Work task =>
Below are records; state how many of their lines hold the word "cookies", and give only the figure.

(Page-level text extractions)
· · · ·
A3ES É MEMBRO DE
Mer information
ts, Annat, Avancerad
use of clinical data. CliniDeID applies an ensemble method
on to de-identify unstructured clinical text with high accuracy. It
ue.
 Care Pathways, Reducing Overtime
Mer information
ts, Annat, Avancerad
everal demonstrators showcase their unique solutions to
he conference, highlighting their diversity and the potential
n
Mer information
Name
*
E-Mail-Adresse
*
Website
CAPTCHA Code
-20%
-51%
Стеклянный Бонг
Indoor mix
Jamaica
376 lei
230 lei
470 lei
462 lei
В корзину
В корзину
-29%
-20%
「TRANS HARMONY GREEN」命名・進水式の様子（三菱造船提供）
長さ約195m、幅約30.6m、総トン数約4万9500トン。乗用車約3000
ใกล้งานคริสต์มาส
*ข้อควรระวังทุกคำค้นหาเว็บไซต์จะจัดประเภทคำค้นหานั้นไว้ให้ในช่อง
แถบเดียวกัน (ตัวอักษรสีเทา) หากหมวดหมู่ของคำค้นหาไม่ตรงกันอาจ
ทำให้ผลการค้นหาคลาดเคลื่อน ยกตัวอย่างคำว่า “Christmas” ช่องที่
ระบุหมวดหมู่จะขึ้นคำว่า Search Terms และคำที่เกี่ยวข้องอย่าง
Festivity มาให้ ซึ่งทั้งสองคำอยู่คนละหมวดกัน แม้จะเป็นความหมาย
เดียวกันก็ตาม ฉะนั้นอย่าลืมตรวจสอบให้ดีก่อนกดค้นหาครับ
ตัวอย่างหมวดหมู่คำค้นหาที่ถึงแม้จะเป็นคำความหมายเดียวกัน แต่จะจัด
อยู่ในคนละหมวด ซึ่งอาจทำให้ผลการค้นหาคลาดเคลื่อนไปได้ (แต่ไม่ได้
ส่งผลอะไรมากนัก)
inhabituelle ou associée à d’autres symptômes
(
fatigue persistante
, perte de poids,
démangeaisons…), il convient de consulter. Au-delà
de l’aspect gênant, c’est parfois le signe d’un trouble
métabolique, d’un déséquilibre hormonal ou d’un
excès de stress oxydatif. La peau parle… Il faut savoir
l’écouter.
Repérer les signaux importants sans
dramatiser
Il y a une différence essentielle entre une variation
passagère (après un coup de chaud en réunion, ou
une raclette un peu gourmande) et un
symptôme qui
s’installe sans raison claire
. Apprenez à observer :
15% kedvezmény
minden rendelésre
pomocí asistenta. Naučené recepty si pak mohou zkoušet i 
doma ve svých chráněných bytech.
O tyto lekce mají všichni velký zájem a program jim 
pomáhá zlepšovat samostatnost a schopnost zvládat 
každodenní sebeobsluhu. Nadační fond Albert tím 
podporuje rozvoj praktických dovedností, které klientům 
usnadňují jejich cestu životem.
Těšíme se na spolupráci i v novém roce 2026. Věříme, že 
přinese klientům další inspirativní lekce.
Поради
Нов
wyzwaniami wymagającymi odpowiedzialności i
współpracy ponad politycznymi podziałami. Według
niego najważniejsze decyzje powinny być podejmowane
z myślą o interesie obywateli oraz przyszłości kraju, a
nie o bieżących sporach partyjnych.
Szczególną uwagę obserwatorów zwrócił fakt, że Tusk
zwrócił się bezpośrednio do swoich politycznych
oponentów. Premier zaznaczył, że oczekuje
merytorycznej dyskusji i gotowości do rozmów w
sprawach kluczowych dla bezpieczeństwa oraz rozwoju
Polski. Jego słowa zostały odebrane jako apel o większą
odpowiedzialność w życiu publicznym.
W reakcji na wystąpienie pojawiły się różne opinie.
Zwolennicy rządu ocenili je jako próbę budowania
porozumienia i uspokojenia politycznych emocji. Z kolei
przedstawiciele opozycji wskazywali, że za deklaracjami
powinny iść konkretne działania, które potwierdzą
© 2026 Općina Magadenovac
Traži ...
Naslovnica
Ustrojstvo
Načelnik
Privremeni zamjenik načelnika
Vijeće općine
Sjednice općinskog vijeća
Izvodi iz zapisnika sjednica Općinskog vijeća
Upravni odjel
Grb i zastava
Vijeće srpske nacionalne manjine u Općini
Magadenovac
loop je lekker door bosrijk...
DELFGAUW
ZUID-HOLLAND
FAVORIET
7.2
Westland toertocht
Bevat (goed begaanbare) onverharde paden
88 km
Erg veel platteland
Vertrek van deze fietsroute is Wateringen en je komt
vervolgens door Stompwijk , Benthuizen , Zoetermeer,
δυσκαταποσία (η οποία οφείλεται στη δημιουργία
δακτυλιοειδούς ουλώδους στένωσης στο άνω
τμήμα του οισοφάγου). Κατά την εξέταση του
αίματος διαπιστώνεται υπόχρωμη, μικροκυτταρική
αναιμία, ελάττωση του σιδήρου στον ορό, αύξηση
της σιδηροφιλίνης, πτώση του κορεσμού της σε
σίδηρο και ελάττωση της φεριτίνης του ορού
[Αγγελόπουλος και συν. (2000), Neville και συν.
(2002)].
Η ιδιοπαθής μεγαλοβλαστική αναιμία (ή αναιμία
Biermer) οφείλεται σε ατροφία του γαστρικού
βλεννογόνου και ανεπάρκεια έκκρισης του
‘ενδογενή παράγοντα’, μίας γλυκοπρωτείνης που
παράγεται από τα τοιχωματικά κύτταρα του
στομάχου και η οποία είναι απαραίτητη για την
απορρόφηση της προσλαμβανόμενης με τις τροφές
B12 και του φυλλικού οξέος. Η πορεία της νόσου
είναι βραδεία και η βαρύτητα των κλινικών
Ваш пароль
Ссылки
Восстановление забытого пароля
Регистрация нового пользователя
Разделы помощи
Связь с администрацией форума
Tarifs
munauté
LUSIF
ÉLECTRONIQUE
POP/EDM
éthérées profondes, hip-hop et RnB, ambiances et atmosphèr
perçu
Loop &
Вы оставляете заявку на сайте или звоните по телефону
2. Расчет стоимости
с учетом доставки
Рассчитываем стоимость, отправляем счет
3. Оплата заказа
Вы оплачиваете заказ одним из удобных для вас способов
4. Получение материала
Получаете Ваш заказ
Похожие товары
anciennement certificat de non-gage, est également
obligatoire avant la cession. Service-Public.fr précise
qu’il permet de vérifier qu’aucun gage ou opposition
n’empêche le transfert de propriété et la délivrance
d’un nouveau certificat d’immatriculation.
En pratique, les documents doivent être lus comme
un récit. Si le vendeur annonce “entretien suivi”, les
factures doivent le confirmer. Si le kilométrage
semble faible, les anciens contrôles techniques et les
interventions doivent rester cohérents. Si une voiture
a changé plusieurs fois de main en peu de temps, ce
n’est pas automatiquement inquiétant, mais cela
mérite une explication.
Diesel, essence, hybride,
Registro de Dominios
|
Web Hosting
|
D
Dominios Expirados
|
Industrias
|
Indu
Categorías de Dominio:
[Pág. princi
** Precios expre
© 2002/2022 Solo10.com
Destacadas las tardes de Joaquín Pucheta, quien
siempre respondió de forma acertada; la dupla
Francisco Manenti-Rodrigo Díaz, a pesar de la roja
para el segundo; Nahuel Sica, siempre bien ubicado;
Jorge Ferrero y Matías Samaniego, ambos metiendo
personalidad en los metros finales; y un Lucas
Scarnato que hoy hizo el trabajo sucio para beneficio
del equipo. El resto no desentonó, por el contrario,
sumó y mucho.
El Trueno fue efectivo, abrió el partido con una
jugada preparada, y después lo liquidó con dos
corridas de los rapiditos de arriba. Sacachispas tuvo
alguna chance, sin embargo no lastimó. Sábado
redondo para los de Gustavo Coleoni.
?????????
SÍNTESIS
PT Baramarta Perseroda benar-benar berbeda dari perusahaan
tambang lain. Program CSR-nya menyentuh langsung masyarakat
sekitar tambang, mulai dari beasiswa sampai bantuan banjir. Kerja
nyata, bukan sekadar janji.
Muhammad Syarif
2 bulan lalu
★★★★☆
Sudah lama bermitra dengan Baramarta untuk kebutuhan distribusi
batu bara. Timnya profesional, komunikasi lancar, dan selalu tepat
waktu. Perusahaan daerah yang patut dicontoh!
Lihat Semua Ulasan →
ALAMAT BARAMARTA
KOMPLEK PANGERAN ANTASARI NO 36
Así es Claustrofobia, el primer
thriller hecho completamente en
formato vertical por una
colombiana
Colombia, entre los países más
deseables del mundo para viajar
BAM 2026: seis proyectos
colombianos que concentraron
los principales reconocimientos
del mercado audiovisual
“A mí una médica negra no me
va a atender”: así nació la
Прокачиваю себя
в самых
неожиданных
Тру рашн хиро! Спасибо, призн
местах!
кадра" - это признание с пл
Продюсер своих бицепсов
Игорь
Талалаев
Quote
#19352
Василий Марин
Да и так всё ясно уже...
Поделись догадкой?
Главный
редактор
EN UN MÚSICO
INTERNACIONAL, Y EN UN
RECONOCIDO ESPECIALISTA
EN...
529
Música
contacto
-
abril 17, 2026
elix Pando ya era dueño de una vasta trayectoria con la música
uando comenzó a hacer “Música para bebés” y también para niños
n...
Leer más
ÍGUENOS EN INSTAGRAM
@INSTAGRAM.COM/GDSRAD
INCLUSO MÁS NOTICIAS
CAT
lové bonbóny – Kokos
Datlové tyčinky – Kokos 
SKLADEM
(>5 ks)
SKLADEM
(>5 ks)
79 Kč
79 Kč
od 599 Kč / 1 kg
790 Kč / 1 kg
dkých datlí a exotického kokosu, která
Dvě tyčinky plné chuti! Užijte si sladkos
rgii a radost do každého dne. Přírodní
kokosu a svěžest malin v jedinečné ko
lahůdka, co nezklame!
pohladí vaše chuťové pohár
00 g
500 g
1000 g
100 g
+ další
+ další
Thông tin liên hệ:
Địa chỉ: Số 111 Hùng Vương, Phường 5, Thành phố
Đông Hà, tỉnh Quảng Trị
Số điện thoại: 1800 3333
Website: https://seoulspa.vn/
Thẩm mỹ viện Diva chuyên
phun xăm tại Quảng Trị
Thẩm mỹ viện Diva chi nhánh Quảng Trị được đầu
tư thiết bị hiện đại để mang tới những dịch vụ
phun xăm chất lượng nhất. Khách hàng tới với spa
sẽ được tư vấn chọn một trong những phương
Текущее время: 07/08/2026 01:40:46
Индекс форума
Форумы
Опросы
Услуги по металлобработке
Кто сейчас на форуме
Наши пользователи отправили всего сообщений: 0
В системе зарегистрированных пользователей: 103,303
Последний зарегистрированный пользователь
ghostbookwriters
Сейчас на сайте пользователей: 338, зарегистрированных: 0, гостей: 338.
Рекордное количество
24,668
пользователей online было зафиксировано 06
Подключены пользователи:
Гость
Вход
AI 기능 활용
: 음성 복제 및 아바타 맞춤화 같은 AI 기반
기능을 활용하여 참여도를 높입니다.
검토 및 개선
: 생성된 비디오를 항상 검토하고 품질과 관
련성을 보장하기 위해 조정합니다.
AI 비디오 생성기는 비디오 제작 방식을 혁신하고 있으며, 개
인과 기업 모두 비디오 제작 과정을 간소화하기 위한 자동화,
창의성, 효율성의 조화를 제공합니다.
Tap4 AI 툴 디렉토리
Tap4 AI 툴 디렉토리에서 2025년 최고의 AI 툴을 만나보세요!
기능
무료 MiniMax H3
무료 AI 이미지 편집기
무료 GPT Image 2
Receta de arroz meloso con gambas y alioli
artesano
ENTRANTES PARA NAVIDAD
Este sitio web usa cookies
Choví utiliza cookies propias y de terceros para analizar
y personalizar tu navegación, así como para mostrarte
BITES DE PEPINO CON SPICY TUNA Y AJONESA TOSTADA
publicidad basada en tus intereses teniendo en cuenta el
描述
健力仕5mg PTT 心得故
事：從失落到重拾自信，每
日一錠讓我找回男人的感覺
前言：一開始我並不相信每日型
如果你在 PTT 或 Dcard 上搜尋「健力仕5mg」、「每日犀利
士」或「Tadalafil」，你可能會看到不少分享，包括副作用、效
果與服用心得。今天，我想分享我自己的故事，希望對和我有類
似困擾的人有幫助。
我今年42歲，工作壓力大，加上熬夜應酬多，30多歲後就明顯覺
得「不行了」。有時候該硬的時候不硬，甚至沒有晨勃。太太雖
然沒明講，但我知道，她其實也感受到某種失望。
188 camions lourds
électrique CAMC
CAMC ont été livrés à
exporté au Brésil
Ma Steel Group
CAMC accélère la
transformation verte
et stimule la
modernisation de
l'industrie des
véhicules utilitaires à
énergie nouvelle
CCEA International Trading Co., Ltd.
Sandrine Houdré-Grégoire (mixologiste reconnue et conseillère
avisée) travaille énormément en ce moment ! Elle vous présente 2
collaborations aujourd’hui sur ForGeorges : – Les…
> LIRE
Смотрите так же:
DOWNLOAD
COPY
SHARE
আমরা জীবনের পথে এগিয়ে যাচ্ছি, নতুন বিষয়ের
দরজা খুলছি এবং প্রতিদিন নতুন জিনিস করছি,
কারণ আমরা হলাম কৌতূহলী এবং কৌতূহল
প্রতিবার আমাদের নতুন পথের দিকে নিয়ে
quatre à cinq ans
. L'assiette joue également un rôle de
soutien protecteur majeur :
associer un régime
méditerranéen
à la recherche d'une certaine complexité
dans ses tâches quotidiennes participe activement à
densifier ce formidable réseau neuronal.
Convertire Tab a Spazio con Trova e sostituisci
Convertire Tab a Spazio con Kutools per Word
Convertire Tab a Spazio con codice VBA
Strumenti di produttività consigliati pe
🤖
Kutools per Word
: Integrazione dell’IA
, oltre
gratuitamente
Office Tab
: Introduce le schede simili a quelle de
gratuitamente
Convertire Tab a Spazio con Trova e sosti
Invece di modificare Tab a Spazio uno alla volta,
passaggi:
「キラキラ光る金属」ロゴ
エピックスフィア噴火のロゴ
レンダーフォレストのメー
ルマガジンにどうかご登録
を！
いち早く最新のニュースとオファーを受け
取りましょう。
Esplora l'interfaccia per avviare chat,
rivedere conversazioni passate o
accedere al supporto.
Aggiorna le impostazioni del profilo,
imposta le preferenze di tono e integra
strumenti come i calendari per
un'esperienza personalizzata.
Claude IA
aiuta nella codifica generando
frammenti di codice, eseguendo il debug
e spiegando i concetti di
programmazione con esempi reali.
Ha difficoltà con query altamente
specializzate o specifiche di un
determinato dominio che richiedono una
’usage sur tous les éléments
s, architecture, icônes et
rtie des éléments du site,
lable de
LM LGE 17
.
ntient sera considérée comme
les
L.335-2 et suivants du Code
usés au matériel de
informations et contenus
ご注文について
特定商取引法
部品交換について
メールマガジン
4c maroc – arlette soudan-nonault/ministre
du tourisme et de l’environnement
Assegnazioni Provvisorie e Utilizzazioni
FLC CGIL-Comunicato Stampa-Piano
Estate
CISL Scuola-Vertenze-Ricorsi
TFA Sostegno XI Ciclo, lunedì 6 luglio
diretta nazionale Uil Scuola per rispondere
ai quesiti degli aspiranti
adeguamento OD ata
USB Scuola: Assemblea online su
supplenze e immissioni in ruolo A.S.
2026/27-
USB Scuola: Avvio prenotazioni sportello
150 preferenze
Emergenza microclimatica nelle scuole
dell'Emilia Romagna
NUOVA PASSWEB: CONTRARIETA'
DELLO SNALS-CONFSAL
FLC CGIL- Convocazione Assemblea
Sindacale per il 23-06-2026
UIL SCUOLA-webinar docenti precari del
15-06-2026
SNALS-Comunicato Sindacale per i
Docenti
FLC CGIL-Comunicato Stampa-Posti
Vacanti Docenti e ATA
· · · ·
Answer section =>
2